Nodes should provide internal or external health endpoints for automation and orchestration.

Standard Health Endpoint:

GET /health
{
  "status": "ok",
  "height": 123456,
  "syncing": false,
  "peers": 22
}

Use Cases:

  • Docker HEALTHCHECK
  • Kubernetes livenessProbe and readinessProbe
  • External uptime monitoring (UptimeRobot, Prometheus blackbox exporter)

11.8 Monitoring Stack Integration

Blockchain projects should provide integration examples with popular monitoring stacks.

Recommended Stack Components:

ComponentPurpose
PrometheusMetric collection
GrafanaVisualization
LokiCentralized log aggregation
AlertmanagerAlert routing and notifications
Tempo / JaegerDistributed tracing

11.9 Data Retention & Compliance

Projects must define log and metric retention policies to balance visibility and cost.

Recommendations:

  • Retain operational logs for at least 30 days.
  • Retain validator or governance logs for 90 days.
  • Ensure compliance with regional data protection regulations (GDPR, etc.).
  • Provide guidance for log rotation and archival.

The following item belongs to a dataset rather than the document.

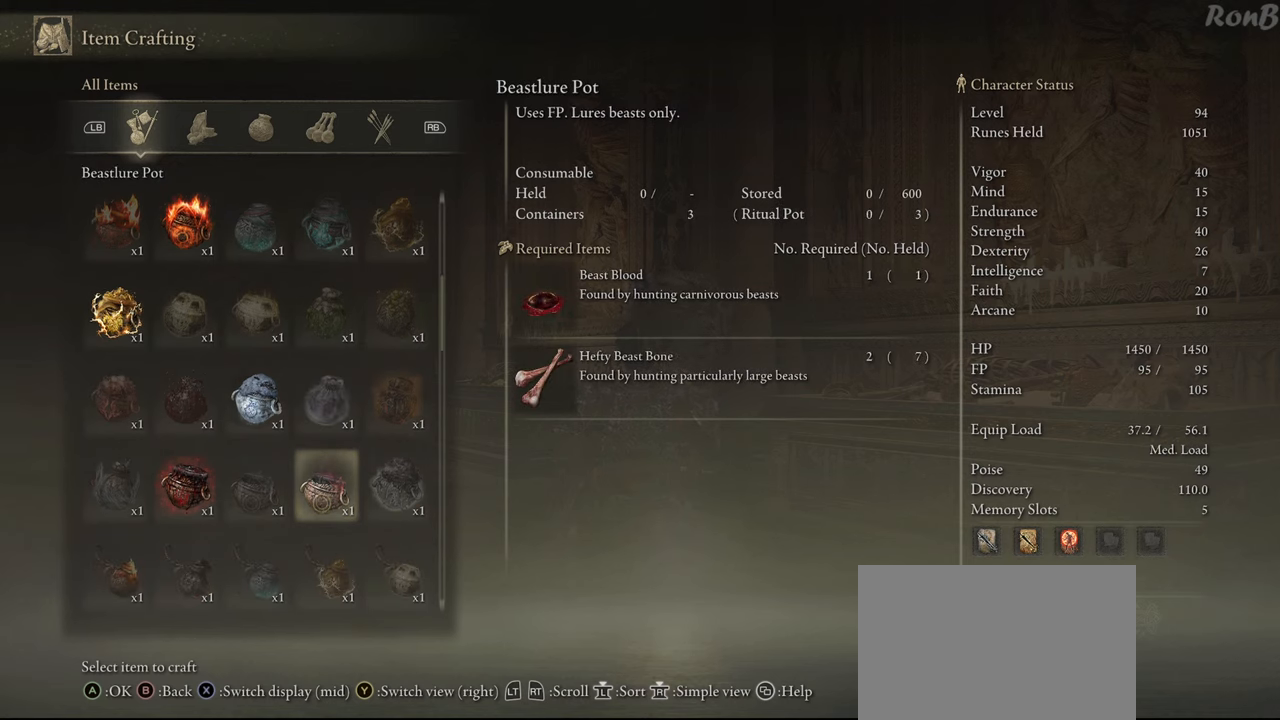
{"buttons": [], "left_stick": "center", "right_stick": "center", "events": []}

11.10 Community & Ecosystem Monitoring

Projects should promote public transparency by supporting shared monitoring tools.

Best Practices:

  • Publish public status pages for mainnet/testnet uptime.
  • Provide community Grafana dashboards and APIs.
  • Encourage operator participation in distributed monitoring networks (e.g., Polkachu, Tenderduty, Nodewatch).
  • Support monitoring APIs for validators to expose performance data safely.

Summary: Observability is critical to maintaining the health and security of blockchain networks. Projects should implement consistent metrics, structured logging, and tracing to enable automated monitoring, quick incident response, and transparent performance insights for operators and the community.